Rezension: → Haruki Murakami - Der Elefant verschwindet

An Stelle einer Rezension:

Murakami lesen oder: Ein Elefant verschwindet

Ganz allmählich erwache ich und versuche mich zu orientieren. Es dauert mindestens eine halbe Minute, bis ich begreife, in Paulas Bett zu liegen. Ich fühle mich wohl, es ist gemütlich warm. Ich denke an Paula, die mir Leid tut. Die Arme musste wie immer früh raus. Paradoxerweise paddelt sich der Gedanke, eigentlich glockenwach zu sein, nur allmählich frei. Ich guck' rüber zum Wecker. Nicht dass es für mich wichtig wär', aber ich guck halt mal rüber und seh' ein Buch da liegen. Nichts Besonderes, bei Paula liegt immer ein Buch auf dem Nachttisch. Normalerweise werfe ich beim Hinlegen oder Aufstehen einen Blick darauf, und es ist mir nicht mal wichtig, ob ich Titel und Autor identifiziere. Jetzt gucke ich aber noch mal und habe Gewissheit, sie liest mal wieder was Neues. Auch nichts Besonderes, bei ihrer Frequenz. Ich seh' den Wecker, der schnittig flach und digital leuchtend 11:11 anzeigt. Dann nehme ich das Buch, ein dünnes, doch mal in die Hand. Wirklich nicht dick, scheint ein Japaner zu sein, Murakami, nie gehört, Haruki Murakami. Ich guck' rein, es sind Kurzgeschichten. Na, so was les' ich ja nu' schon gar nicht, reine Zeitverschwendung. Nen dicken Roman schon mal, zu Weihnachten vielleicht, aber so was, was soll das schon sein. Ein verschwundener Elefant, sollen 'se mal suchen. Ich leg' das Buch zurück, 11:11, eingefroren, was!? Schon komisch, hier bei Paula vom Elefanten zu lesen. Ich lehn' mich wieder zurück und denk' an sie, die mich in schönen Momenten ihren Elefanten nennt. Als ob ich ein Porzellanzertrümmerer wär'. Und fett bin ich auch nicht. Klar, ich bin neununddreißig und habe ein paar Pfunde mehr, als vor zehn Jahren. Oder vor zwanzig. Sie sagt, sie mag mich so, wie ich bin.

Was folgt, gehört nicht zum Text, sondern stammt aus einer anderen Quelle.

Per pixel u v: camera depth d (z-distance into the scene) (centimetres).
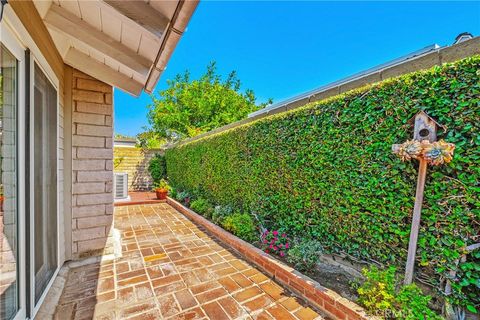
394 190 249
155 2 183
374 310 212
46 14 250
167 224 563
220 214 513
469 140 199
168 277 309
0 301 171
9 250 182
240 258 371
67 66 355
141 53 279
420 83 227
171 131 1446
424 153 212
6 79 178
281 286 291
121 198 862
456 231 205
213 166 628
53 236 292
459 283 204
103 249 378
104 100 384
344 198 297
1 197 174
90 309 242
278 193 403
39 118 244
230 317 234
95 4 212
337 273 297
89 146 370
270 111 534
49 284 272
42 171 253
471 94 197
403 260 245
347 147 292
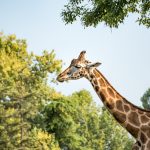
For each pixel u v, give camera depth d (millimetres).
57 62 75312
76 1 28047
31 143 66688
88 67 19203
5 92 67875
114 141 102438
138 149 18797
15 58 76625
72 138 71438
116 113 18984
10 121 66562
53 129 70312
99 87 19141
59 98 71688
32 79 74375
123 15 27734
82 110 96250
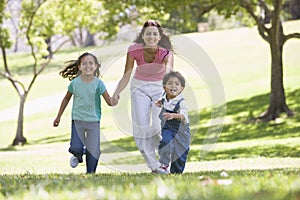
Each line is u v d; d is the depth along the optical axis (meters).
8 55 69.00
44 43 35.09
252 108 36.38
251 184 6.71
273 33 30.95
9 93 52.50
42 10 34.94
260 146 26.83
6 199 6.14
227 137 30.56
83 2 34.28
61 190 6.79
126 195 5.98
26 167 21.81
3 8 33.16
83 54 11.05
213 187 6.17
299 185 6.41
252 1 29.72
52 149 29.70
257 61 49.47
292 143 26.84
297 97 36.50
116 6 29.72
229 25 65.44
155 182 7.21
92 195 6.10
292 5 59.28
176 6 28.03
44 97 49.78
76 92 11.08
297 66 44.91
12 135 39.19
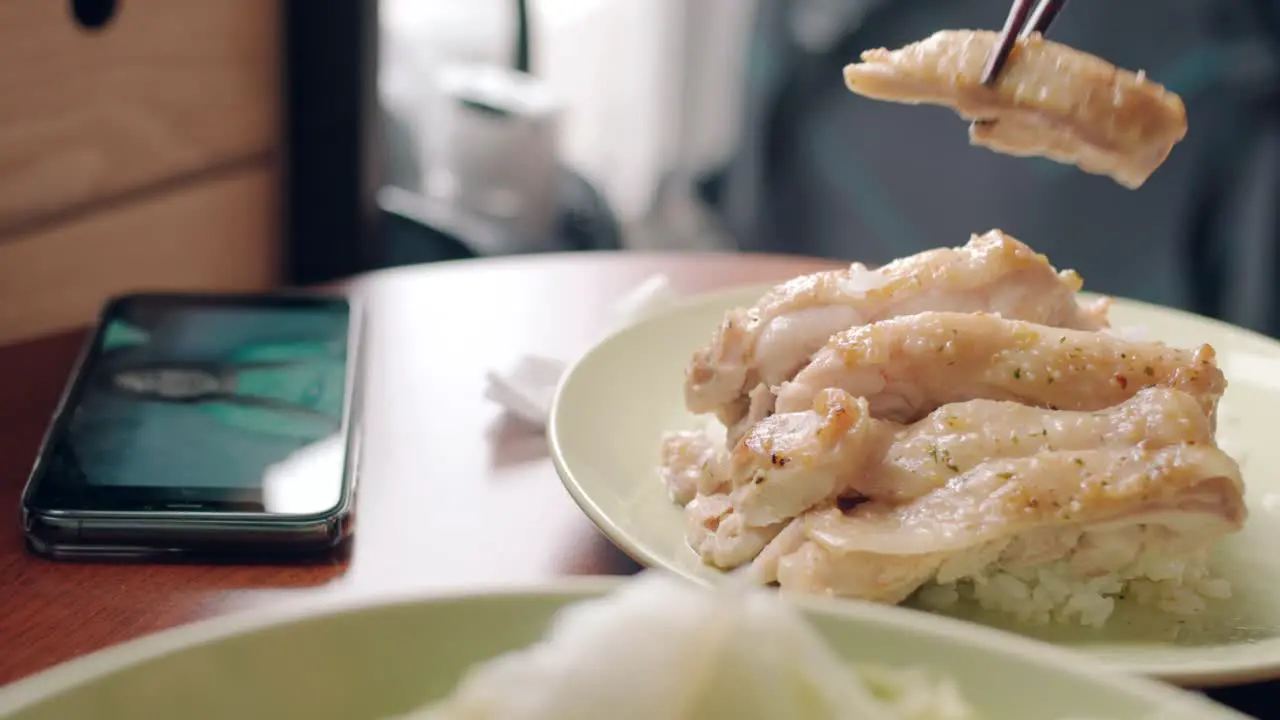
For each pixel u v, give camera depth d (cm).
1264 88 99
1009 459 44
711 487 47
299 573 46
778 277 66
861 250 120
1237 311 102
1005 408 45
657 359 56
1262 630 43
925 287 48
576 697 30
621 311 61
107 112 77
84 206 78
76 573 45
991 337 45
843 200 120
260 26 84
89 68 76
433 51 131
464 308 63
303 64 86
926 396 46
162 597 44
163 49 79
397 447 52
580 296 64
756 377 48
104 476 47
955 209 114
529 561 47
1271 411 54
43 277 77
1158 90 47
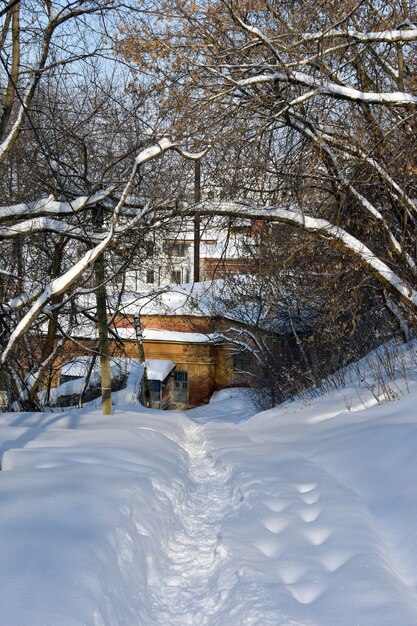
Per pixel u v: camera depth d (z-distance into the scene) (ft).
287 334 80.07
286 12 35.86
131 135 42.06
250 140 34.60
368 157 33.78
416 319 39.11
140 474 21.84
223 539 16.42
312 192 39.68
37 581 11.37
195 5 32.73
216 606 13.34
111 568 13.15
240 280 75.72
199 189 36.14
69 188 44.93
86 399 76.48
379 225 37.86
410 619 11.05
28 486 18.35
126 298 85.61
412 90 37.06
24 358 57.36
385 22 34.91
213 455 32.19
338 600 12.19
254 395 84.64
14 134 32.76
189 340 106.11
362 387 40.60
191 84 32.99
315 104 34.42
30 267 54.13
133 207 38.17
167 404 107.45
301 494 20.71
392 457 22.27
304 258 47.09
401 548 15.39
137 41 33.37
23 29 34.88
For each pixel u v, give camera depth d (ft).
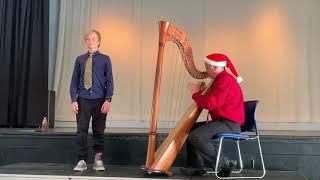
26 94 19.04
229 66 11.51
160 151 11.01
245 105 11.60
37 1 19.38
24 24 19.26
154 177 10.93
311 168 13.50
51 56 19.85
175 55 18.03
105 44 19.71
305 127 18.49
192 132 11.01
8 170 12.03
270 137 13.65
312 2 18.84
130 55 19.62
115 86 19.56
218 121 11.05
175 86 17.99
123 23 19.74
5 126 18.90
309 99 18.65
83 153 11.99
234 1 19.13
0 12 19.02
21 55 19.19
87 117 11.86
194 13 19.31
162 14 19.52
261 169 13.52
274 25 18.94
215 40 19.15
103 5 19.81
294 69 18.79
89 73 11.84
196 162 11.70
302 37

Das war so richtig meine Zeit, die Anfangsachtziger. Jetzt denke ich nicht mehr nur an Paula, ich beginne sie regelrecht zu fühlen. Mit den Bildern meiner Wilden Zeit vermischt sich ihrs, genauer: das Gestrüpp ihrer Haare. Ich seh' sie vor mir, wie sie ins Gesicht gerutschte Strähnen wegbläst. Sie ist ganz nah, ich fühle sie! Dabei bin ich mir nicht sicher, ob dieser Schleier, der über dem Gefühl liegt, die Distanz in der Zeit bedeutet oder eher die Zärtlichkeit, mit der ich sie angefasst habe. Einen Schleier habe ich später jedenfalls gelüftet. Das war wirklich schön, ich spüre es noch zwischen den Beinen. Die Arme, es ist spät geworden heut' Nacht, und sie arbeitet nun schon wieder über zwei Stunden. Sie sagt, das mache ihr nichts aus, wer's glaubt! Ich fühle mit ihr. Gar nicht so einfach, bei diesem Gedanken kein schlechtes Gewissen zuzulassen. Ob ich mich in sie verliebt habe? Jedenfalls ist das hart, jeden Morgen früh raus, da hin zu müssen und zu funktionieren, nein danke! Nicht meine Sache! Kein Wunder, dass die so was liest, verschütt' gegangene Elefanten. Mit der Zeit, wenn du jeden Tag, jede Woche, jeden Monat ... neee! Aber irgendwas muss sie an dem Buch doch finden! Ich fasse also noch mal rüber, guck' rein und denke, kannst ja mal die Titelstory anlesen. Kaum drin, bin ich auch schon durch. Was es gebracht hat?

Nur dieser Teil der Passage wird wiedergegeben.